Unlike how the EV9-A mission had two separate payloads that were supposed to use the same
VHF antenna, the EV9 mission only has one payload that requires the use of the VHF antenna.
Therefore, the ability to switch which payload has access to the antenna is no longer required and
the hardware that was designed to implement this capability was removed. The VHF switch
removal is also shown in Figure 2.4-3.
70
Figure 2.4-3: -Z Tray Internal Components Comparison
Sun sensors had to be added to all faces of the satellite because of the updated attitude control
system. The sun sensors that look though both Y Panels are mounted to the –Z Tray and are
shown in Figure 2.4-4 and Figure 2.4-5.
Figure 2.4-4: -Z Tray Sun Sensor Comparison 1
71
Figure 2.4-5: -Z Tray Sun Sensor Comparison 2
+X Panel:
The +X Panel had a Sun sensor added to it, along with a magnetorquer and the magnetorquer
mounting hardware. These components were all added because of the updated attitude control
system and can be seen in Figure 2.4-6 and Figure 2.4-7.

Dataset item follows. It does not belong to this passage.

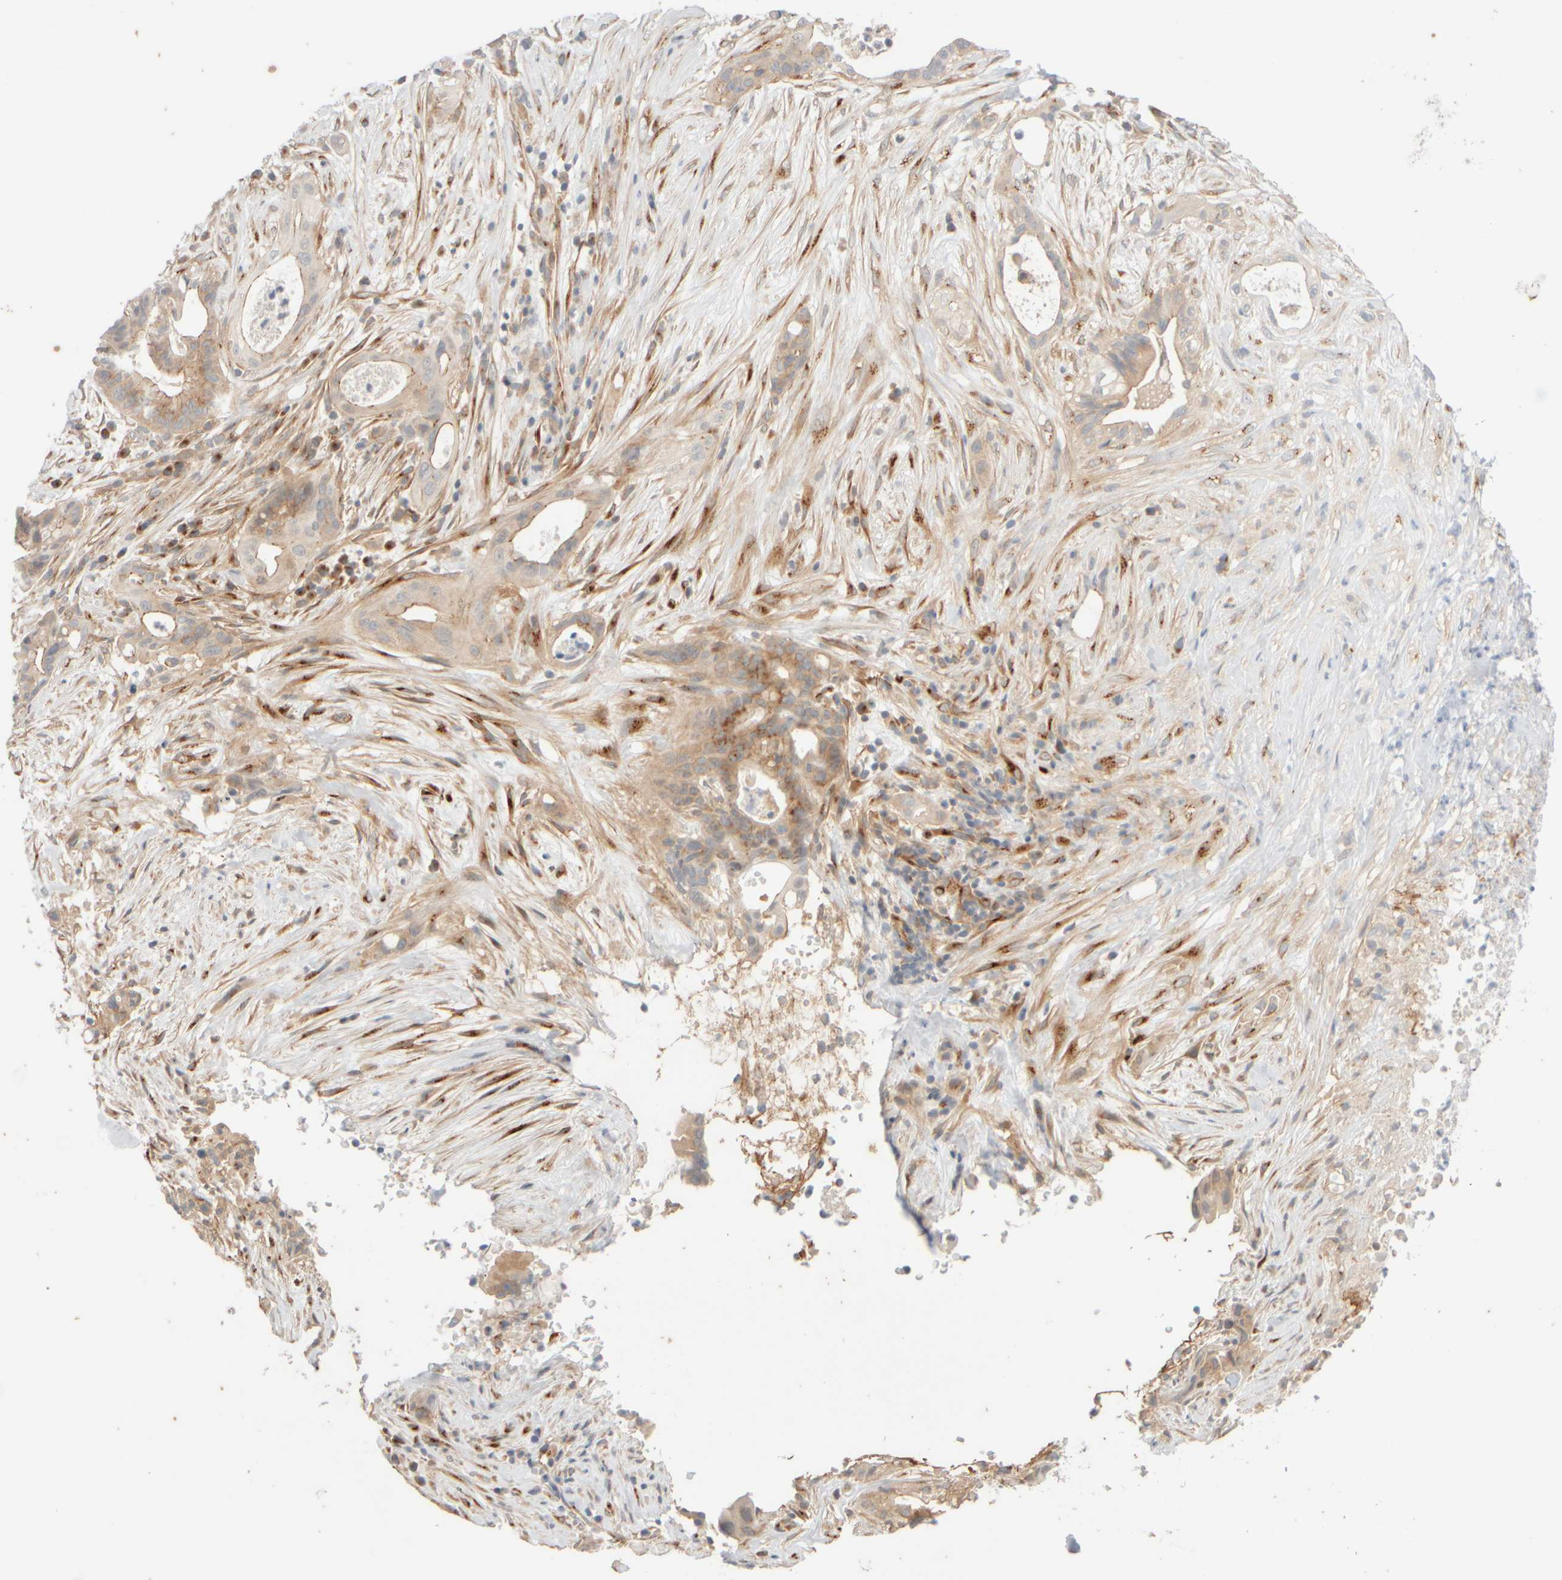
{"staining": {"intensity": "weak", "quantity": "25%-75%", "location": "cytoplasmic/membranous"}, "tissue": "pancreatic cancer", "cell_type": "Tumor cells", "image_type": "cancer", "snomed": [{"axis": "morphology", "description": "Adenocarcinoma, NOS"}, {"axis": "topography", "description": "Pancreas"}], "caption": "Pancreatic cancer (adenocarcinoma) stained for a protein reveals weak cytoplasmic/membranous positivity in tumor cells.", "gene": "GOPC", "patient": {"sex": "male", "age": 58}}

Figure 2.4-6: +X Panel Internal Comparison
72
Figure 2.4-7: +X Panel External Comparison
-X Panel:
The design of EV9-A required hysteresis rods for its attitude control system, but the updated
EV9 design did not require them. A magnetometer was also added to the EV9 design because of
the updated attitude control system. However, when EV9 was being designed the orientation that
the bus would be placed inside the XPOD separation system was unknown, which has impacts
on the placement of the magnetometer. This resulted in multiple mounting locations for the
magnetometer being included in the design of EV9. Therefore, on the –X panel, the hysteresis
rods were removed, a mounting location for the magnetometer was added, and a Sun sensor was
added. These modifications are shown in Figure 2.4-8 and Figure 2.4-9.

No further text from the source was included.